If you are cooking with wine, the rule is, make it, at the very least, one you would happily sip. The same is true for coffee, and when coffee is the star ingredient I like it to have a bit of personality.Heathen that I am, I don’t have a proper grinder so I used my blender – not processor – to crush the single origin specialty roasted coffee beans sent to me by Hancock & Abberton. I used a caffetiere/French press to brew the resultant medium ‘grind’ (you may remember, I blew up my coffee machine...)
This Mexican coffee from Finca Muxbal, which stands on the slopes of the active Tacana volcano on the border with Guatemala, is billed as having “flavours of peaches, cream and sweet honey complemented by an exceptionally clean finish”. There was a fruitiness that may or may not have been peaches and I couldn’t detect the cream but there was rich sweetness to it. It was very smooth and the advertised ‘clean finish’ was there - perfect to round off a meal.I'd originally planned to flavour the granita with Baileys. However, having tasted the coffee, I ditched the booze. There is enough going on in this cup o’ Joe to let it stand on its own two feet! It is best to end a lunch rather than a dinner with this dessert - unless you want your guests wide awake for the night.
For the lightest, simplest dessert imaginable, you will need...
500mls strong coffee, freshly brewed (I used double-strength)

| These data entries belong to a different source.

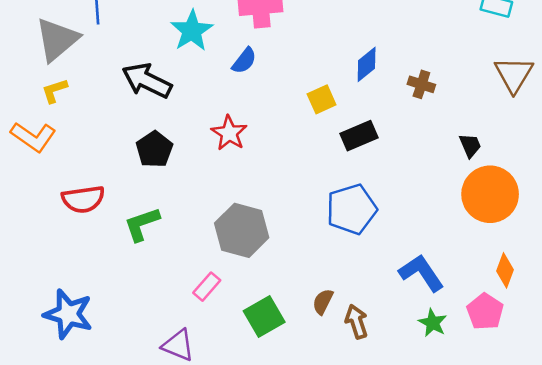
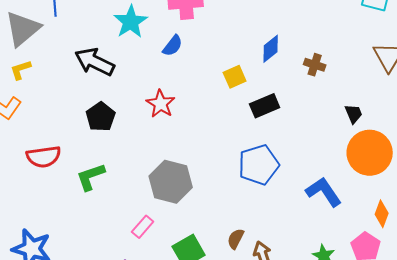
blue L-shape: (421, 273) -> (324, 192), moved

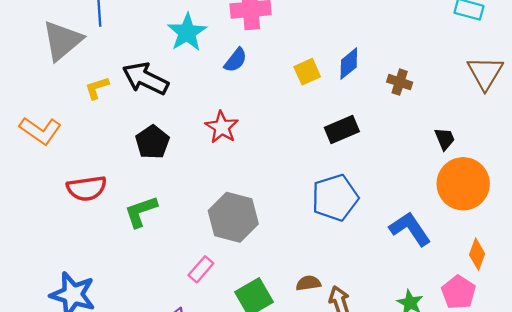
yellow L-shape: (21, 70) -> (97, 88), moved
yellow square: (235, 77) -> (307, 72), moved
brown semicircle: (236, 239) -> (308, 283), turned 55

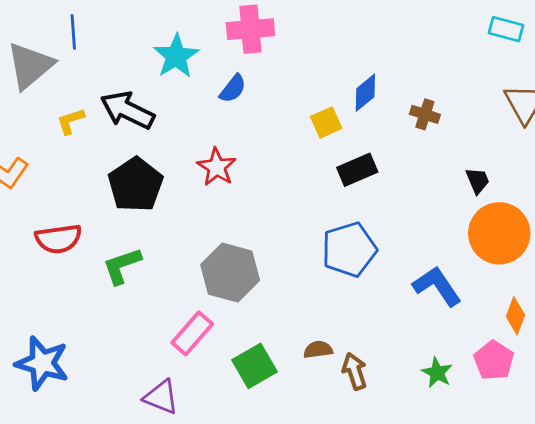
yellow square: (307, 72) -> (326, 122), moved
black pentagon: (152, 142) -> (135, 185), size x1.4
pink rectangle: (201, 269) -> (192, 333), size x1.4

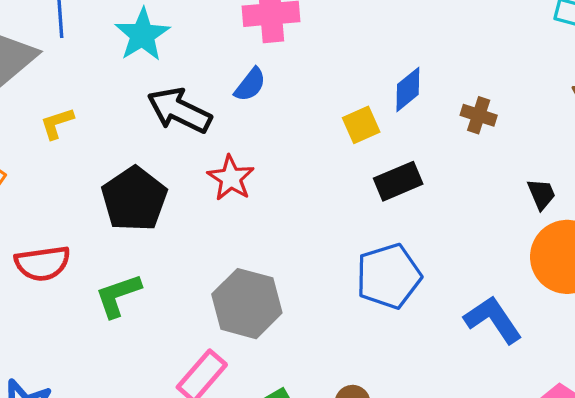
cyan star: (176, 56) -> (142, 35), moved
black arrow: (127, 110) -> (179, 110), moved

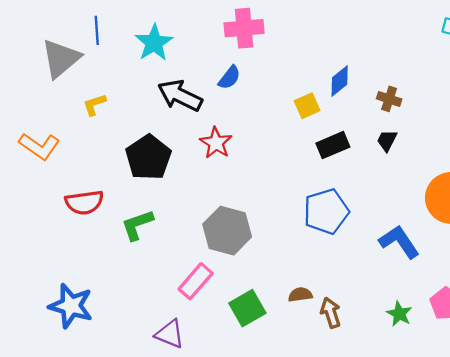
black trapezoid: (541, 194) -> (387, 141), moved, turned -130

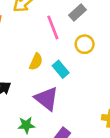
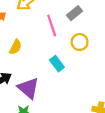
yellow semicircle: (36, 62) -> (15, 47), moved
purple triangle: (47, 99) -> (28, 88), moved

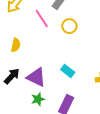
cyan rectangle: (57, 64) -> (68, 71), moved

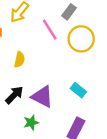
yellow circle: (69, 26) -> (81, 39), size x1.5
green star: (38, 99) -> (31, 123), moved

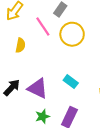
yellow semicircle: (19, 60) -> (20, 45), moved
green star: (31, 123) -> (43, 116), moved

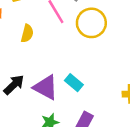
cyan rectangle: (71, 82) -> (74, 83), moved

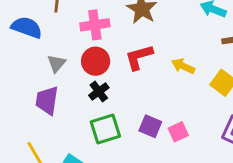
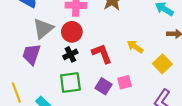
red L-shape: (139, 57) -> (102, 54), moved, turned 75
gray triangle: (56, 63) -> (43, 29), size x1.5
pink square: (178, 132) -> (125, 82), moved

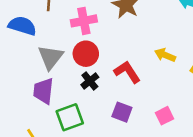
pink square: (125, 82) -> (165, 116), moved
green square: (70, 83) -> (70, 117), moved
purple square: (104, 86) -> (122, 112), moved

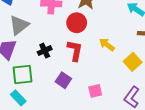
red circle: (86, 54) -> (77, 23), moved
red L-shape: (127, 72) -> (75, 51), turned 30

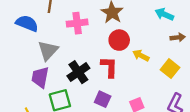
red circle: (77, 23) -> (119, 40), moved
black cross: (45, 51) -> (78, 72), size x1.5

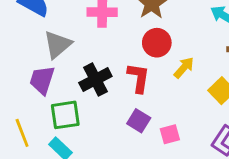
yellow arrow: (141, 55) -> (184, 68), turned 98
purple square: (103, 99) -> (139, 121), moved

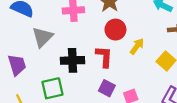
black cross: (95, 79) -> (72, 60), turned 30
purple trapezoid: (42, 80) -> (17, 65), moved, turned 150

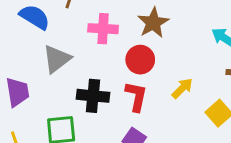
red circle: (115, 30) -> (140, 60), moved

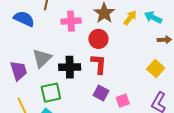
gray triangle: (57, 59) -> (42, 58), moved
yellow arrow: (182, 88) -> (130, 18), moved

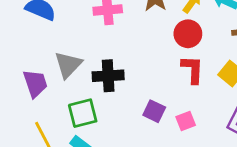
red circle: (98, 39) -> (188, 34), moved
red L-shape: (99, 64) -> (192, 69), moved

90g runny honey (I used a light floral honey)
To serve (optional)
Finely chopped toasted walnuts or finely shredded lemon zest
Add the honey to the hot coffee and stir until dissolved. Pour into a shallow freezer-proof container with a lid. Leave to cool to room temperature. Cover and chill before transferring to the freezer. Set a timer for an hour then remove from the freezer and beat the mixture with a whisk or fork to break up the crystals that are starting to form. Replace in the freezer. Reset the timer and repeat the beating process. Repeat every hour until you have a coffee snow (it took me 5 hours but the actual work only takes a few minutes). Leave the lid off the container for another hour after the final whisking to let any excess liquid evaporate. That’s it! Granita done! Covered, it stores well in the freezer.
|The 'puddle' stage... (I've got chills...)|
|The 'slush' stage... (They're multiplying...)|
|The 'perfect for skiing on' stage, and ready to eat (You're the one that I want!)|
To serve, fluff up the granita with a fork and scoop a portion about the size of an espresso into a pretty glass or cup. At this point it is a stunning, no fat dessert.
Throw caution to the wind and top with a little cream, and some chopped toasted walnuts or shredded lemon zest (delicious with this coffee snow), or both. You could add a little liqueur to the cream if you fancied it – Baileys, Tia Maria or Kahlua all work.
|(Ooh, ooh, ooh, honey!)|
Disclosure: These are my personal views. I have not received any compensation from, nor have I any material connection with, the brands, products, or services I have mentioned.